Use this Powershell Script to sanitise your logs of configured patterns before handing them off to someone else (like your support team)

MIT License

2 stars 3 forks source link

Match alias's are being 'found' during sanitation stage #31

Open cavejay opened 6 years ago

cavejay commented 6 years ago

Currently if you have a rule that replaces a string with 'abcdefg' and another that replaces 'cde' with 'memes' you'll could end up with abmemes123fg4 which is obviously an undesirable outcome.

in order to prevent this patterning the 'cde' -> 'memes' sanitisation should occur before the 'xx' -> 'abcdefg' sanitisation.

To resolve this bug please either:

add a warning to the config file about this behaviour with steps prevent it (order the rules in the config file to avoid this behaviour)
automatically resolve the ordering of sanitisation at run time using magic (unwritten code)
add a config entry for sanitisation ordering

cavejay commented 6 years ago

On second thoughts I don't think this is a straight forward fix.

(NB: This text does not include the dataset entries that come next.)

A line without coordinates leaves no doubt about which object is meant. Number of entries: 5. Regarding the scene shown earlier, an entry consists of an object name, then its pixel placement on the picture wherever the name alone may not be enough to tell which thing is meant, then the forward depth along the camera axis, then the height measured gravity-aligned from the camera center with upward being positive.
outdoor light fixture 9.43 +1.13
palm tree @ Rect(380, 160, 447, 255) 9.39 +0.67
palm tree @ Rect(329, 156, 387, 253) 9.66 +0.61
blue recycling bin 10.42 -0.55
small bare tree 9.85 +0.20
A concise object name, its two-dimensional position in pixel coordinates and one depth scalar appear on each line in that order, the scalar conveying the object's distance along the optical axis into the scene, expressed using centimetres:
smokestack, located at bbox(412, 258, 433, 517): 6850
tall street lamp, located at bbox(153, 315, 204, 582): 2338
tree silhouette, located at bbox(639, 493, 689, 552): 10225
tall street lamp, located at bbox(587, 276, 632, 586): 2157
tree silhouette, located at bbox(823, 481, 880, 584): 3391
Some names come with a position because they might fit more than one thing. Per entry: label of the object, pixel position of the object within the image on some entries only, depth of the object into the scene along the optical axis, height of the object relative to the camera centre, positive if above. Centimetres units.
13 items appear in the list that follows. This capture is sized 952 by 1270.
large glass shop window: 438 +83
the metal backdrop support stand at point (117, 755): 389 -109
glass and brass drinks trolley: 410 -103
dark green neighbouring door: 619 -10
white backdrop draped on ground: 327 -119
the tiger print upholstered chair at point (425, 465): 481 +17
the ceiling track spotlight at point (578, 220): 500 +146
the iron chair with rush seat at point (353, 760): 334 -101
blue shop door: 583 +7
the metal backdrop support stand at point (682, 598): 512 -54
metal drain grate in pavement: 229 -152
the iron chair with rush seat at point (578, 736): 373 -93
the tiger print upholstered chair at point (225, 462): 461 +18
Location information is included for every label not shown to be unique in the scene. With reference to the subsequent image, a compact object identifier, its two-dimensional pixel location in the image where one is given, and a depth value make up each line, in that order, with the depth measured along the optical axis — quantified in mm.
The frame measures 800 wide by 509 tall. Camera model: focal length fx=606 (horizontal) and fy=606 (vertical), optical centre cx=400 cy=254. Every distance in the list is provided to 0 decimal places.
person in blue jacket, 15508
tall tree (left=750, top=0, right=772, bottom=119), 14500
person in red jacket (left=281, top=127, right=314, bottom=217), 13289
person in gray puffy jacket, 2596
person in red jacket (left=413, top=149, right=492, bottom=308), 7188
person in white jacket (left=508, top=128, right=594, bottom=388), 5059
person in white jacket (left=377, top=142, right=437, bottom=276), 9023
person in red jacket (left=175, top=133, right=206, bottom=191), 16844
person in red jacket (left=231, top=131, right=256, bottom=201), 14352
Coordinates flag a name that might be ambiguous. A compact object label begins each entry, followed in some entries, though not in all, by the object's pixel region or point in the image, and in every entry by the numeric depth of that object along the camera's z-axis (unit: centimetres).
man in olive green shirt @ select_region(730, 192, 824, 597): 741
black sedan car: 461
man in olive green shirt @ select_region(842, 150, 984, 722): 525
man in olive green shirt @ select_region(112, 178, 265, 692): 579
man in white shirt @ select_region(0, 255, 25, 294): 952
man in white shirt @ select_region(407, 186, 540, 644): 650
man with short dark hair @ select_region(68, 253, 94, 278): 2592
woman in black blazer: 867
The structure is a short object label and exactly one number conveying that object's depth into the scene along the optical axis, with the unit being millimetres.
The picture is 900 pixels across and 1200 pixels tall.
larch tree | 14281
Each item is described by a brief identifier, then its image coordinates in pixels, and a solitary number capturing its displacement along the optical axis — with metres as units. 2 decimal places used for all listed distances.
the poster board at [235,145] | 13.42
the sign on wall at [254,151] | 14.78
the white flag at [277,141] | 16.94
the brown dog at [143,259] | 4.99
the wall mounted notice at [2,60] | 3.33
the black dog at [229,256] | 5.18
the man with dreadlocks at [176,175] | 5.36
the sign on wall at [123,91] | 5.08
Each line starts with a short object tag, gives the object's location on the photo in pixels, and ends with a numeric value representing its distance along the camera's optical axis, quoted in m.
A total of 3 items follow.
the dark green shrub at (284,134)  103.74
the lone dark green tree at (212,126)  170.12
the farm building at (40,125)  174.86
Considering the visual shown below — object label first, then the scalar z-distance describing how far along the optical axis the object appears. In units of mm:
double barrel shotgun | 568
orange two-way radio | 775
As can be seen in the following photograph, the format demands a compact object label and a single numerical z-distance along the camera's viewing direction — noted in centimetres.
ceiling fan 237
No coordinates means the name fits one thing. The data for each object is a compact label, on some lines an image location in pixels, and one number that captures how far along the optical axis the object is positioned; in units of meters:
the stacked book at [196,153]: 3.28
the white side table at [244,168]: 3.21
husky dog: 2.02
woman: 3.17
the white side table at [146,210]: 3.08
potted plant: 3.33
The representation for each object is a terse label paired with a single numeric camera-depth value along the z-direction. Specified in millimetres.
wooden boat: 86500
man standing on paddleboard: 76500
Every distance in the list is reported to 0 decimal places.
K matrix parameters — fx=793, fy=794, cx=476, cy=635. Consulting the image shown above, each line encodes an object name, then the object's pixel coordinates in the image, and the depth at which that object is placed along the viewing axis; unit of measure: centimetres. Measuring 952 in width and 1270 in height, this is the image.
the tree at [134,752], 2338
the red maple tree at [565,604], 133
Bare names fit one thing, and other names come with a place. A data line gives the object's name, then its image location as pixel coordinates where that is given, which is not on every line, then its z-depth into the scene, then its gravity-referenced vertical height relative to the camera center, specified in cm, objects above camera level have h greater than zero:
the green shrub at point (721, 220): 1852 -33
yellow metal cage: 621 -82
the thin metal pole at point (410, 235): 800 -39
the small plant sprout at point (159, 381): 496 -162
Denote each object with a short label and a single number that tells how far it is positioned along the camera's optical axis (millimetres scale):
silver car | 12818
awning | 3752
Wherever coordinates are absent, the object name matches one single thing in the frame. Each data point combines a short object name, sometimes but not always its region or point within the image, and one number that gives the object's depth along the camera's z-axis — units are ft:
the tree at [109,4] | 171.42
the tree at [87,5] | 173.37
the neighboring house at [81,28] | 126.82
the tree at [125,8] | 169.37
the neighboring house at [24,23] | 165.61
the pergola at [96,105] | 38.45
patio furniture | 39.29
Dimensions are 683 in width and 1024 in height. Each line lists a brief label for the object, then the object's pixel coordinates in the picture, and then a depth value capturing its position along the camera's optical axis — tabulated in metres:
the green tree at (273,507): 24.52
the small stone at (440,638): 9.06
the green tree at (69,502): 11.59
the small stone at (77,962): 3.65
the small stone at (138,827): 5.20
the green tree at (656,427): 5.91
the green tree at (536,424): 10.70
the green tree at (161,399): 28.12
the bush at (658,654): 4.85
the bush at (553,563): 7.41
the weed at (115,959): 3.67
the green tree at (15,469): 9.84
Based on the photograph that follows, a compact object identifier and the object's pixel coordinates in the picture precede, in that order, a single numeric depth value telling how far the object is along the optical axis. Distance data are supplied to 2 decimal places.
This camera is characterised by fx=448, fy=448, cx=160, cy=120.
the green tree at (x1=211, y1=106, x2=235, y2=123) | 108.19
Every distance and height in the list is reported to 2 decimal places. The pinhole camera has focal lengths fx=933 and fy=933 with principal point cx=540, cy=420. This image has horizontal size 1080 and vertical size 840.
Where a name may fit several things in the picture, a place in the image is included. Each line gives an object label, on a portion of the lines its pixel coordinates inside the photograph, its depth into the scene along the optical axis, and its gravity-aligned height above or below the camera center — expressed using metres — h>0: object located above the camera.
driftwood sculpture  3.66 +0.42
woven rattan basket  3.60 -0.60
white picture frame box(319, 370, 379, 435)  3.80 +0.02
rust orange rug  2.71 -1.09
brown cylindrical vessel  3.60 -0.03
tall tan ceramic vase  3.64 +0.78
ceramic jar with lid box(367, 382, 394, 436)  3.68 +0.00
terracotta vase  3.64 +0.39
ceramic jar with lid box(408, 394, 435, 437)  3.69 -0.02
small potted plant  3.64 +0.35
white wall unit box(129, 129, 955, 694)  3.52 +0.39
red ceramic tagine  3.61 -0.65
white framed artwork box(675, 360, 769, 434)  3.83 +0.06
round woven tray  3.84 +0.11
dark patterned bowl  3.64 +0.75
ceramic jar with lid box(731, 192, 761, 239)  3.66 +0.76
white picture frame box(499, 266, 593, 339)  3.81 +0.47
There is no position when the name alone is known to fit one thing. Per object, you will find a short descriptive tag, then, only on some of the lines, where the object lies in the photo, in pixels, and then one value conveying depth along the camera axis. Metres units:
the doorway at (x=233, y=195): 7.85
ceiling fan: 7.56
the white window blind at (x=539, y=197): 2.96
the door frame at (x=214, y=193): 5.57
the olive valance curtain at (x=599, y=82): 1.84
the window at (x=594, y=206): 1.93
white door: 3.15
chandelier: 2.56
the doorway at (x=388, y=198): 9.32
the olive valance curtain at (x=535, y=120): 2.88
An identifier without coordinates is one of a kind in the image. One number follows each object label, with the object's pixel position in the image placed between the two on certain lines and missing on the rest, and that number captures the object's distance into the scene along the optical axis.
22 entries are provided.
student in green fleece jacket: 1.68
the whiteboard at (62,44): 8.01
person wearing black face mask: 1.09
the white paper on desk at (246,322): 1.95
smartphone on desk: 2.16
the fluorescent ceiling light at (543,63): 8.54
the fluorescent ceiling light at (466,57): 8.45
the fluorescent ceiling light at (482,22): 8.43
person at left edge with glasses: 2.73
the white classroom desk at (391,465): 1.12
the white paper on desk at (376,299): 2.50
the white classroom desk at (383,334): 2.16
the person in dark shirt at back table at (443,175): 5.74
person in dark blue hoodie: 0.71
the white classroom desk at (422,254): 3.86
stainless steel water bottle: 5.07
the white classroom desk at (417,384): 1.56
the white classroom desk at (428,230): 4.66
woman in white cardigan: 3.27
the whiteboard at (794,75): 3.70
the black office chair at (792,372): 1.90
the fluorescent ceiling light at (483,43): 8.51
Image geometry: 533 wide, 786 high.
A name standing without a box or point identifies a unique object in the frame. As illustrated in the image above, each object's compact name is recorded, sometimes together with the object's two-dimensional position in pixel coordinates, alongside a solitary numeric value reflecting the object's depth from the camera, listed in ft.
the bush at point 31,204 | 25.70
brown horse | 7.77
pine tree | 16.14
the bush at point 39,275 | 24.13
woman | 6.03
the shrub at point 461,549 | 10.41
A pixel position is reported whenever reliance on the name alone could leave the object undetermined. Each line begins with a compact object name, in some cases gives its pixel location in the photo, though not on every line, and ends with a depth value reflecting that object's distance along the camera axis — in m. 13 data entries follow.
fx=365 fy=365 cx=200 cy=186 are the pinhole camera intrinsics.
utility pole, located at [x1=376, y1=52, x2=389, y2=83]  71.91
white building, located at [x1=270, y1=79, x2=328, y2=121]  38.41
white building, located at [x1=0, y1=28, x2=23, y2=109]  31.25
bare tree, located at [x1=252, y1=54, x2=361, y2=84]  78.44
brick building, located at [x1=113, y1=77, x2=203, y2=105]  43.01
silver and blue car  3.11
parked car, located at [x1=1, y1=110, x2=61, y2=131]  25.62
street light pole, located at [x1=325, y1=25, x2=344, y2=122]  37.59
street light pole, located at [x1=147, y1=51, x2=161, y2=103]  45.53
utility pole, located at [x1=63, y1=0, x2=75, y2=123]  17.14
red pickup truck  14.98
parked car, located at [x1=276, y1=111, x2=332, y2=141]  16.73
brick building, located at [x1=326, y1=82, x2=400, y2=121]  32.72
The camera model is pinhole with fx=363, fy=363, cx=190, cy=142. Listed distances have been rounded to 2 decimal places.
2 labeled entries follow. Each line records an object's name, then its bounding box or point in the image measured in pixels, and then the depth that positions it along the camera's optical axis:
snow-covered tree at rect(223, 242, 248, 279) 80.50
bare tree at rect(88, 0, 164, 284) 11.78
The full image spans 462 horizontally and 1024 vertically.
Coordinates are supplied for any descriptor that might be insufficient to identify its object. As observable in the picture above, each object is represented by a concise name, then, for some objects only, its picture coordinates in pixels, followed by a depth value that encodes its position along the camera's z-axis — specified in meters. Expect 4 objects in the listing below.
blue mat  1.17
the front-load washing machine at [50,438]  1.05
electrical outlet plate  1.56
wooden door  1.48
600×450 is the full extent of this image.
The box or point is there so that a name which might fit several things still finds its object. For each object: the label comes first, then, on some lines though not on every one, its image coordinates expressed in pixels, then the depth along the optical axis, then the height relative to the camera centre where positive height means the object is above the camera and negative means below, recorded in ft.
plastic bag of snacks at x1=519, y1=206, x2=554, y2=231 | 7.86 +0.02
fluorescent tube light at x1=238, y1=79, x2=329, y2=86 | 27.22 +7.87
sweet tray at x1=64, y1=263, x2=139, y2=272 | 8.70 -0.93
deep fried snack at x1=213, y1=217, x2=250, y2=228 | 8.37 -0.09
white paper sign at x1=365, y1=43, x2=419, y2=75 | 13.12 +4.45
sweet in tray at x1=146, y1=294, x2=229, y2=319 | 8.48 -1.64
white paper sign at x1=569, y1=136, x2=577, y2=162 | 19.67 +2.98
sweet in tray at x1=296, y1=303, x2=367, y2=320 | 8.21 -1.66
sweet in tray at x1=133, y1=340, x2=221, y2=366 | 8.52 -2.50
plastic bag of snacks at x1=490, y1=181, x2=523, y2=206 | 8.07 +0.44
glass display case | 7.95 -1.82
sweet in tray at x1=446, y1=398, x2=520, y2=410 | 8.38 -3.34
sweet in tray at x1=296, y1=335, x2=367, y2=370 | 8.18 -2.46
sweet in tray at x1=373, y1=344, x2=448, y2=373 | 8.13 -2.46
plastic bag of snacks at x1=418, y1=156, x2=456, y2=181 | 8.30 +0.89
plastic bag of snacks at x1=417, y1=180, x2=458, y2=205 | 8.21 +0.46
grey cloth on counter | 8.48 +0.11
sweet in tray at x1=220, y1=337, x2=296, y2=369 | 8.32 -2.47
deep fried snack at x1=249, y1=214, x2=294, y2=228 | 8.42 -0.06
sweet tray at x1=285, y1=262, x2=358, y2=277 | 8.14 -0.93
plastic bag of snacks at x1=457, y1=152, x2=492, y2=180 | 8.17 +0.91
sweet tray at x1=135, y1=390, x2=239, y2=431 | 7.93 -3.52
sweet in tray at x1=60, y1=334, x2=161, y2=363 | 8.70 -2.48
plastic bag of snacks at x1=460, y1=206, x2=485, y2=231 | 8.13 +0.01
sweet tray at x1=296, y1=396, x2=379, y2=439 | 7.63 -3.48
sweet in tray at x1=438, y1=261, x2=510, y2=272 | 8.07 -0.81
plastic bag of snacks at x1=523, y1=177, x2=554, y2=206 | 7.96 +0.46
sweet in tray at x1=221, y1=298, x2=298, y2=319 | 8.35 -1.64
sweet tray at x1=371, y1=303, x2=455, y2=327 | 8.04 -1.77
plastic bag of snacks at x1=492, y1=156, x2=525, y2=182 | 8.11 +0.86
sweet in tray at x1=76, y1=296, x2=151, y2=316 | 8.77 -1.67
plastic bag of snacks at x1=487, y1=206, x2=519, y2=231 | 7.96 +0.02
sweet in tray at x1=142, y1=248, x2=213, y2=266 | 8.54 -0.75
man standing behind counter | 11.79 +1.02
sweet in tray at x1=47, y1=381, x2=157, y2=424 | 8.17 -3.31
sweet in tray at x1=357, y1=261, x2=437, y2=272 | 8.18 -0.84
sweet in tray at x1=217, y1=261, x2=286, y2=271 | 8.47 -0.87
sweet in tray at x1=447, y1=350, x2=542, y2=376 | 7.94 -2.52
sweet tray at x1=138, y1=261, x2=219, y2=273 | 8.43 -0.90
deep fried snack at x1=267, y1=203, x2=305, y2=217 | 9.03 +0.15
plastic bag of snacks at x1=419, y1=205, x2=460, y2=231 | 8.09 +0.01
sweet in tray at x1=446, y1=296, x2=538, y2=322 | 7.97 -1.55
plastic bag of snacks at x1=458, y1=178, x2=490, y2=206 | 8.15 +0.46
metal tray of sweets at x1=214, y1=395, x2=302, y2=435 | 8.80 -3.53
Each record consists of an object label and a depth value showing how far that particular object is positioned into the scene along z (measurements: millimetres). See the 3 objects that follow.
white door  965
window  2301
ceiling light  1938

Matches are dynamically found and replaced with keys based on length. In order to do something other than this the sanitation stage would need to be more intelligent and 'lock' keys once they'd been switched in for a match.

cavejay commented 6 years ago

In the end this bug doesn't stop the files from being cleaned, it just creates an ugly output.

cavejay commented 6 years ago

This bug is also the cause behind the script recursively replacing some rules. When this occurs sanitising may never complete and the resulting files are much larger than the originals.

Example of rule:

"<some regex>"=CleverWellThoughtOutName
"<some regex that matches 'WellThought'"=AnotherCleverWellThoughtOutName

This is something that's quite hard to predict as it requires us to check if the second rule might ever match a replacement string. It is something we could do after collecting all the keys and then warn the user and/or exit out to prevent loss of time.

cavejay commented 4 years ago

Closing #43 should prevent this happening for number-based overlaps.